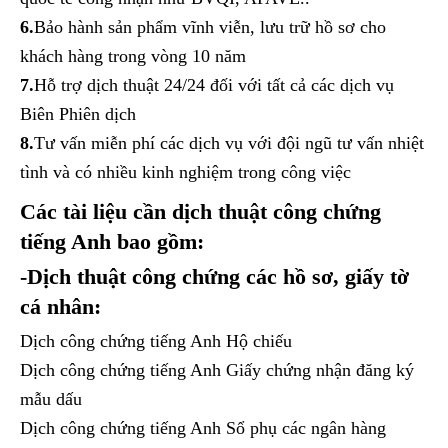
6.
Bảo hành sản phẩm vĩnh viễn, lưu trữ hồ sơ cho
khách hàng trong vòng 10 năm
7.
Hỗ trợ dịch thuật 24/24 đối với tất cả các dịch vụ
Biên Phiên dịch
8.
Tư vấn miễn phí các dịch vụ với đội ngũ tư vấn nhiệt
tình và có nhiều kinh nghiệm trong công việc
Các tài liệu cần dịch thuật công chứng
tiếng Anh bao gồm:
-Dịch thuật công chứng các hồ sơ, giấy tờ
cá nhân:
Dịch công chứng tiếng Anh Hộ chiếu
Dịch công chứng tiếng Anh Giấy chứng nhận đăng ký
mẫu dấu
Dịch công chứng tiếng Anh Sổ phụ các ngân hàng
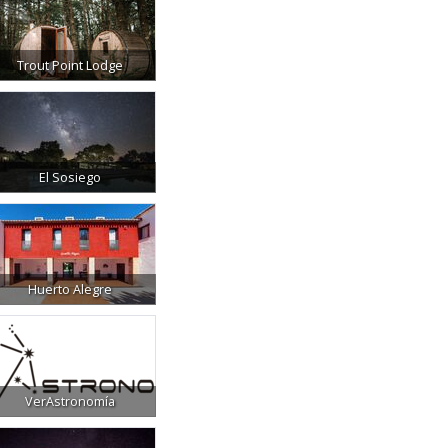
Trout Point Lodge
El Sosiego
Huerto Alegre
VerAstronomía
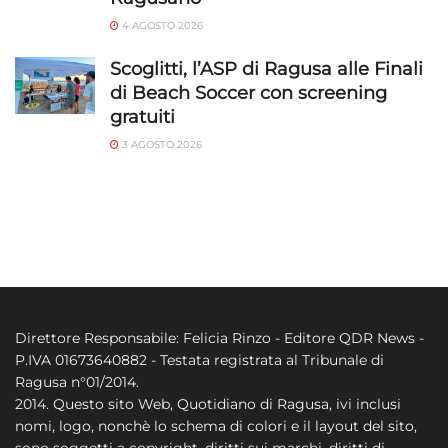
4 AGOSTO 2026
Scoglitti, l’ASP di Ragusa alle Finali
di Beach Soccer con screening
gratuiti
3 AGOSTO 2026
Direttore Responsabile: Felicia Rinzo - Editore QDR News -
P.IVA 01673640882 - Testata registrata al Tribunale di
Ragusa n°01/2014.
2014. Questo sito Web, Quotidiano di Ragusa, ivi inclusi
nomi, logo, nonchè lo schema di colori e il layout del sito,
sono soggetti a copyright, diritti sui marchi, diritti di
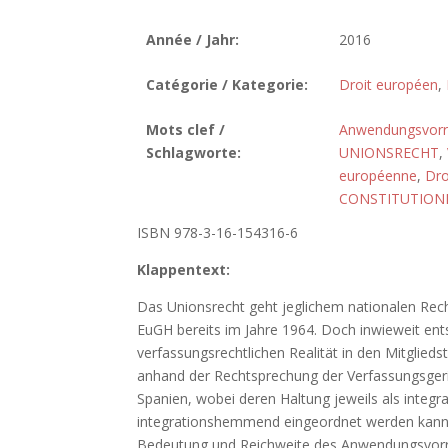
Année / Jahr:
2016
Catégorie / Kategorie:
Droit européen
,
Mots clef /
Anwendungsvor
Schlagworte:
UNIONSRECHT
,
européenne
,
Dro
CONSTITUTION
ISBN 978-3-16-154316-6
Klappentext:
Das Unionsrecht geht jeglichem nationalen Recht
EuGH bereits im Jahre 1964. Doch inwieweit ents
verfassungsrechtlichen Realität in den Mitglieds
anhand der Rechtsprechung der Verfassungsgeri
Spanien, wobei deren Haltung jeweils als integr
integrationshemmend eingeordnet werden kann. 
Bedeutung und Reichweite des Anwendungsvorra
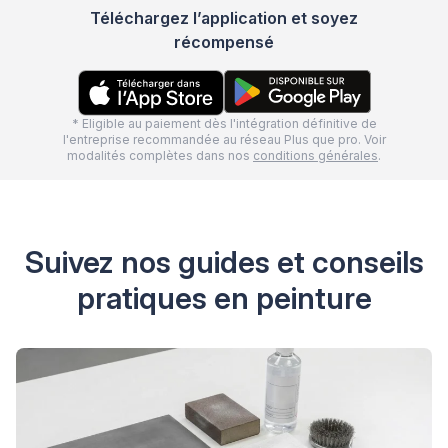
Téléchargez l’application et soyez
récompensé
* Eligible au paiement dès l'intégration définitive de
l'entreprise recommandée au réseau Plus que pro. Voir
modalités complètes dans nos
conditions générales
.
Suivez nos guides et conseils
pratiques en peinture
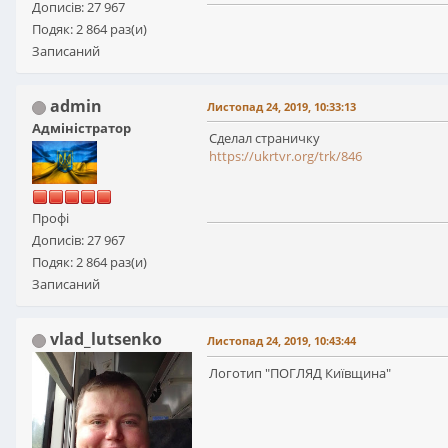
Дописів: 27 967
Подяк: 2 864 раз(и)
Записаний
admin
Листопад 24, 2019, 10:33:13
Адміністратор
Сделал страничку
https://ukrtvr.org/trk/846
Профі
Дописів: 27 967
Подяк: 2 864 раз(и)
Записаний
vlad_lutsenko
Листопад 24, 2019, 10:43:44
Логотип "ПОГЛЯД Київщина"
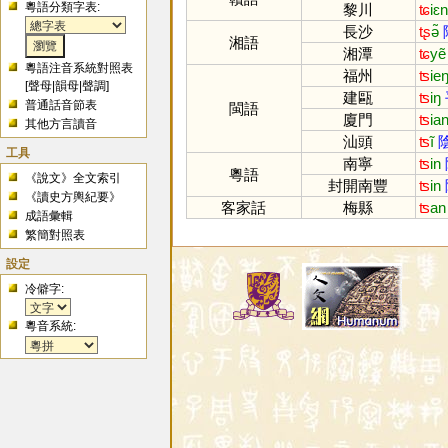
粵語分類字表:
黎川
ʨ
iɛn
長沙
tʂ
ə̃
湘語
湘潭
ʨ
yẽ
粵語注音系統對照表
福州
ʦ
ie
[
聲母
|
韻母
|
聲調
]
建甌
ʦ
iŋ
普通話音節表
閩語
廈門
ʦ
ia
其他方言讀音
汕頭
ʦ
ĩ
工具
南寧
ʦ
in
粵語
《說文》全文索引
封開南豐
ʦ
in
《讀史方輿紀要》
客家話
梅縣
ʦ
an
成語彙輯
繁簡對照表
設定
冷僻字:
粵音系統:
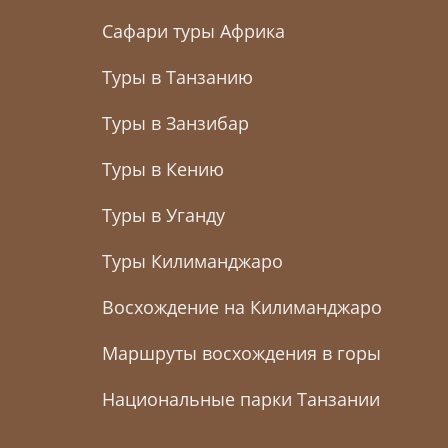
Сафари туры Африка
Туры в Танзанию
Туры в Занзибар
Туры в Кению
Туры в Уганду
Туры Килиманджаро
Восхождение на Килиманджаро
Маршруты восхождения в горы
Национальные парки Танзании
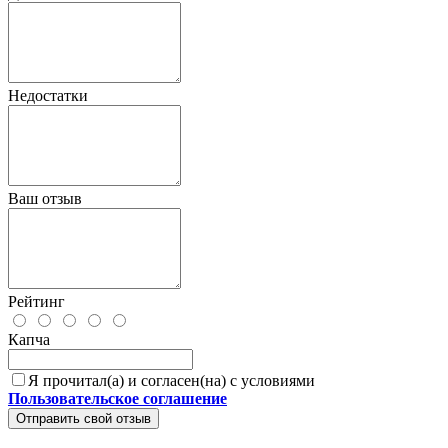
Недостатки
Ваш отзыв
Рейтинг
Капча
Я прочитал(а) и согласен(на) с условиями
Пользовательское соглашение
Отправить свой отзыв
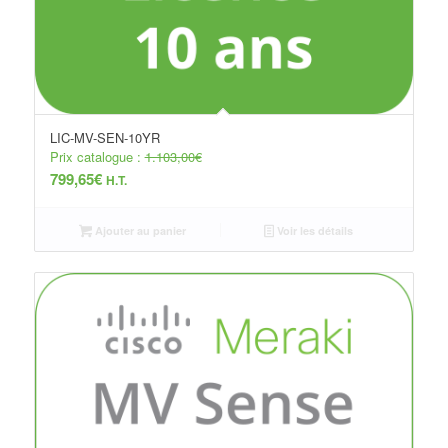
LIC-MV-SEN-10YR
Prix catalogue :
1.103,00
€
799,65
€
H.T.
Ajouter au panier
Voir les détails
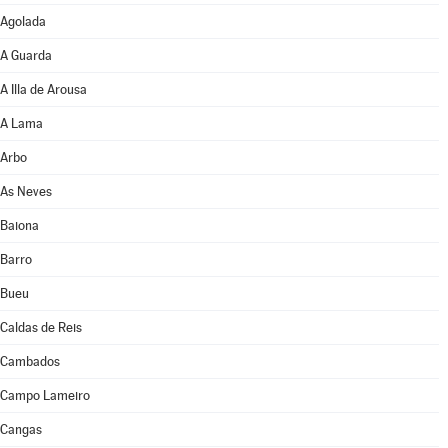
Agolada
A Guarda
A Illa de Arousa
A Lama
Arbo
As Neves
Baiona
Barro
Bueu
Caldas de Reis
Cambados
Campo Lameiro
Cangas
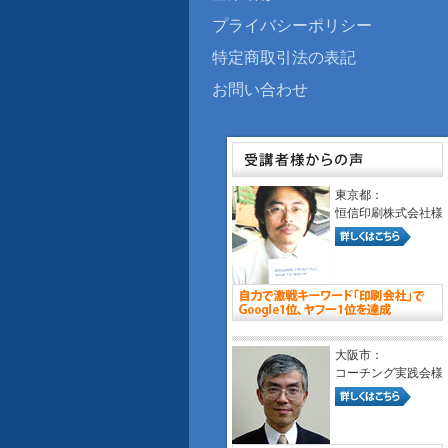
プライバシーポリシー
特定商取引法の表記
お問い合わせ
東京都：
恒信印刷株式会社様
大阪市：
コーチング実践会様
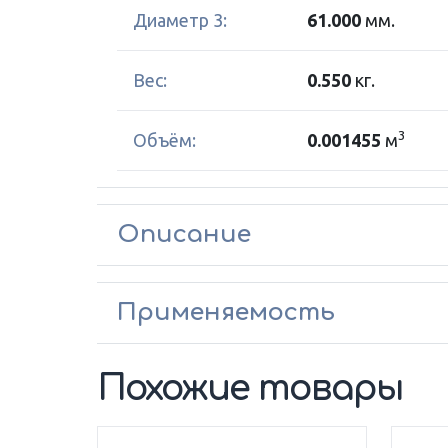
Диаметр 3:
61.000
мм.
Вес:
0.550
кг.
3
Объём:
0.001455
м
Описание
Применяемость
Похожие товары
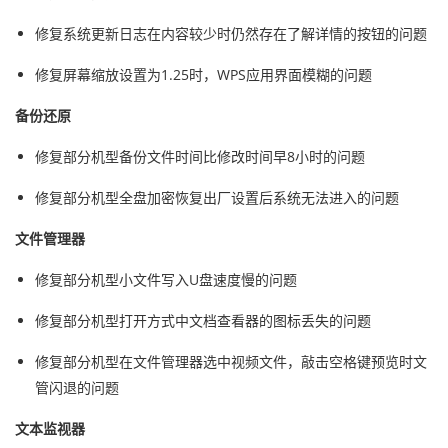
修复系统更新日志在内容较少时仍然存在了解详情的按钮的问题
修复屏幕缩放设置为1.25时，WPS应用界面模糊的问题
备份还原
修复部分机型备份文件时间比修改时间早8小时的问题
修复部分机型全盘加密恢复出厂设置后系统无法进入的问题
文件管理器
修复部分机型小文件写入U盘速度慢的问题
修复部分机型打开方式中文档查看器的图标丢失的问题
修复部分机型在文件管理器选中视频文件，敲击空格键预览时文
管闪退的问题
文本监视器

________________________________________

> **GOAL OF THE EXERCISE**
Pictures in the material above should be skipped; print exactly the lines from the one with "pratiques en peinture" through the one with "Ajouter au panier".

> **EXERCISE RESULT**
pratiques en peinture
Дописів: 27 967
Подяк: 2 864 раз(и)
Записаний
admin
Листопад 24, 2019, 10:33:13
Адміністратор
Сделал страничку
https://ukrtvr.org/trk/846
Профі
Дописів: 27 967
Подяк: 2 864 раз(и)
Записаний
vlad_lutsenko
Листопад 24, 2019, 10:43:44
Логотип "ПОГЛЯД Київщина"
粵語分類字表:
黎川
ʨ
iɛn
長沙
tʂ
ə̃
湘語
湘潭
ʨ
yẽ
粵語注音系統對照表
福州
ʦ
ie
[
聲母
|
韻母
|
聲調
]
建甌
ʦ
iŋ
普通話音節表
閩語
廈門
ʦ
ia
其他方言讀音
汕頭
ʦ
ĩ
工具
南寧
ʦ
in
粵語
《說文》全文索引
封開南豐
ʦ
in
《讀史方輿紀要》
客家話
梅縣
ʦ
an
成語彙輯
繁簡對照表
設定
冷僻字:
粵音系統:
Сафари туры Африка
Туры в Танзанию
Туры в Занзибар
Туры в Кению
Туры в Уганду
Туры Килиманджаро
Восхождение на Килиманджаро
Маршруты восхождения в горы
Национальные парки Танзании
Недостатки
Ваш отзыв
Рейтинг
Капча
Я прочитал(а) и согласен(на) с условиями
Пользовательское соглашение
Отправить свой отзыв
LIC-MV-SEN-10YR
Prix catalogue :
1.103,00
€
799,65
€
H.T.
Ajouter au panier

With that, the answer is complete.